Just like she’d forgotten her own name when, caught by the sight of a beautiful sideboard in a display window, she had looked farther into the shop and seen the equally beautiful man standing in the back.
She seized on that. “This is your shop?”
He nodded, looking the slightest bit wary. His eyes were gray, a light, clear color rimmed with a darker edge that made her wonder how they would look at times of high emotion. She cut off her thoughts before she slipped into contemplation of what kind of emotions.
“You built that?” she asked, gesturing at the sideboard in the window.
Again a nod.
“You’re … an artist.”
One dark brow rose. “I am a carpenter. If there is artistry here, it is God’s. He grew the tree.”
She blinked. She looked at the piece again, looked at how each board had a mirror image of the grain pattern of the board below it, large at the bottom to smaller at the top, so that it almost looked as if it had been liquid swirled with an unseen brush.
“Point taken,” she said.
And for the first time, she saw one corner of his mouth lift in a partial smile.
“But you had the skill, the vision to see the potential,” she couldn’t resist pointing out.
“And where does my vision come from, if not from God?”
She gave up. The man obviously would not take a simple compliment. But at least they were speaking civilly now, so she could get back to work. And she would begin by yanking her gaze away from that mouth that was indeed as full and sensual as she’d suspected it would be.
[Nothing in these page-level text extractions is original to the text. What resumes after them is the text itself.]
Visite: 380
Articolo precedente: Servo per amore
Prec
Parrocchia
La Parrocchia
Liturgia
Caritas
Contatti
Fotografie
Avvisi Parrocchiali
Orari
He had, she noticed, apparently nicked himself shaving. The small spot of blood on the right line of his jaw was obvious. Somehow that small cut steadied her, kicked her brain back into investigative mode.
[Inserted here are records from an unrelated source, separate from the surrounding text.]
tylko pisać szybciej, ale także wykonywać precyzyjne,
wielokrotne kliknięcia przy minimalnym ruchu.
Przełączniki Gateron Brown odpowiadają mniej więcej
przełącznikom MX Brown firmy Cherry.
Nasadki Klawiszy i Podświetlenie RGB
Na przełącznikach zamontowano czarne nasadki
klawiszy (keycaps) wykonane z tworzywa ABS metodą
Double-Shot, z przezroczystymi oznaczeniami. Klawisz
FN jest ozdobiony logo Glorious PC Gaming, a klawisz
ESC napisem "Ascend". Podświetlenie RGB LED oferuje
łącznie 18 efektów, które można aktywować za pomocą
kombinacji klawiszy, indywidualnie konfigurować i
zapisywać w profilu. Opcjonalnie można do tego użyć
It wasn’t the only sign of shaving mayhem. There were a couple more nicks, in various stages of healing.
So the man who could use saws and nails and planes and sanders to create this thing of beauty in the window couldn’t shave himself without slicing into his own skin? It made no sense to her.
Belatedly, she realized him shaving at all made no sense, not against what she understood of the community he lived in.
“You have no beard,” she said.
Any softening she’d seen in him vanished with that simple observation.
“I don’t deserve that symbol,” he said. His voice was harsh, as if even saying the words were part of some punishment he was bound to endure.
Emma knew Amish men grew their beards—but not mustaches—when they married. In this sect it was a symbol, as he’d said, of that passage to adulthood. She also knew from the file that his wife had died in childbirth three years ago. Did becoming a widower mean the beard had to go? It wasn’t as if they could wear black as a sign of mourning—they always wore black. The women were allowed some color, if mostly darker shades of blues, greens, browns, but the men seemed to dress mostly in black, sometimes blues.
It was very strange, she thought. She’d grown up seeing the “plain people” all the time; she’d thought nothing of it, didn’t find them strange, just different. Her mother had given her a simple explanation of their ways when she’d been a child, and she’d accepted it in the way of a child, been secretly glad she didn’t have to wear a dress all the time and thought little more about it than that.
But now, looking at this man, in his simple black trousers, clean, white shirt and suspenders, she found herself picturing what he would look like in the clothing of her world. Put him in a pair of jeans and even that same white shirt, lose the suspenders and the hat, and women would be beating a path to his door.